To get weighted precision and recall measures, we then weight the results for each pair by the word's frequency in the entire corpus (not just the training corpus). This models how likely we are to have learned the correct meaning for an arbitrarily chosen word in the corpus. We generated several lexicons and associated corpora, varying the ambiguity rate (number of meanings per word) and synonymy rate (number of words per meaning), as in Siskind (1996). Meaning representations were generated using a set of ``conceptual symbols'' that combined to form the meaning for each word. The number of conceptual symbols used in each lexicon will be noted when we describe each corpus below. In each lexicon, 47.5% of the senses were variable-free to simulate noun-like meanings, and 47.5% contained from one to three variables to denote open argument positions to simulate verb-like meanings. The remainder of the words (the remaining 5%) had the empty meaning to simulate function words. In addition, the functors in each meaning could have a depth of up to two and an arity of up to two. An example noun-like meaning is f23(f2(f14)), and a verb-meaning f10(A,f15(B)); the conceptual symbols in this example are f23, f2, f14, f10, and f15. By using these multi-level meaning representations we demonstrate the learning of more complex representations than those in the geography database domain: none of the hand-built meanings for phrases in that lexicon had functors embedded in arguments. We used a grammar to generate utterances and their meanings from each original lexicon, with terminal categories selected using a distribution based on Zipf's Law [Zipf1949]. Under Zipf's Law, the occurrence frequency of a word is inversely proportional to its ranking by occurrence. We started with a baseline corpus generated from a lexicon of 100 words using 25 conceptual symbols and no ambiguity or synonymy; 1949 sentence-meaning pairs were generated. We split this into five training sets of 1700 sentences each. Figure 16 shows the weighted precision and recall curves for this initial test.
  
Figure 16: Baseline Artificial Corpus
\begin{figure}\centerline{\epsfxsize=4.5in
\epsfbox{artif-1.ps}}
\end{figure}

This demonstrates good scalability to a slightly larger corpus and lexicon than that of the U.S. geography query domain. A second corpus was generated from a second lexicon, also of 100 words using 25 conceptual symbols, but increasing the ambiguity to 1.25 meanings per word. This time, 1937 pairs were generated and the corpus split into five sets of 1700 training examples each. Weighted precision at 1650 examples drops to 65.4% from the previous level of 99.3%, and weighted recall to 58.9% from 99.3%. The full learning curve is shown in Figure 17.

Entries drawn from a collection
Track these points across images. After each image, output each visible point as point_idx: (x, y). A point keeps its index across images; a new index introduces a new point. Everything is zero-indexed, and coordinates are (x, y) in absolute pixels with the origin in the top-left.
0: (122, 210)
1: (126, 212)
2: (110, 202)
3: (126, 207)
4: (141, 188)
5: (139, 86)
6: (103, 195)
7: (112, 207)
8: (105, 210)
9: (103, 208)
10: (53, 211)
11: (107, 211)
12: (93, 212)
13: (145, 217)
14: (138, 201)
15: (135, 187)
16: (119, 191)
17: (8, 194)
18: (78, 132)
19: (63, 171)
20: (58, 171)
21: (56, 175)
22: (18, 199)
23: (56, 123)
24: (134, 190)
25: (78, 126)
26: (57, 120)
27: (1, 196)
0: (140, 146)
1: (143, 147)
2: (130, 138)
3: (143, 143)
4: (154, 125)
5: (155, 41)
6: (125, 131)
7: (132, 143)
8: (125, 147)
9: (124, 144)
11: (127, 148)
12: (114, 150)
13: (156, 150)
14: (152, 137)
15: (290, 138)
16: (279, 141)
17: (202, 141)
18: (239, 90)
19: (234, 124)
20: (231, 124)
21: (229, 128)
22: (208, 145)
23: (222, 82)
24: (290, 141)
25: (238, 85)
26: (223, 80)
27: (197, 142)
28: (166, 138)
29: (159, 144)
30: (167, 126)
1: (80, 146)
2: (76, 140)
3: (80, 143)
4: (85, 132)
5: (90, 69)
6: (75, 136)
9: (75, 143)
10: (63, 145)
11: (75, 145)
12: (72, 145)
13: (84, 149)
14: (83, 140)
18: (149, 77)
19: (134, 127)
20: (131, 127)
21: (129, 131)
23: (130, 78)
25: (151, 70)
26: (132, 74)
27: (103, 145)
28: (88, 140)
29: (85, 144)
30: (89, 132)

Problem description: From the text above on artificial lexicons and corpora, write out word for word the part that opens with "Figure 16: Baseline" and closes with "shown in Figure 17.".

Final answer:
Figure 16: Baseline Artificial Corpus
\begin{figure}\centerline{\epsfxsize=4.5in
\epsfbox{artif-1.ps}}
\end{figure}

This demonstrates good scalability to a slightly larger corpus and lexicon than that of the U.S. geography query domain. A second corpus was generated from a second lexicon, also of 100 words using 25 conceptual symbols, but increasing the ambiguity to 1.25 meanings per word. This time, 1937 pairs were generated and the corpus split into five sets of 1700 training examples each. Weighted precision at 1650 examples drops to 65.4% from the previous level of 99.3%, and weighted recall to 58.9% from 99.3%. The full learning curve is shown in Figure 17.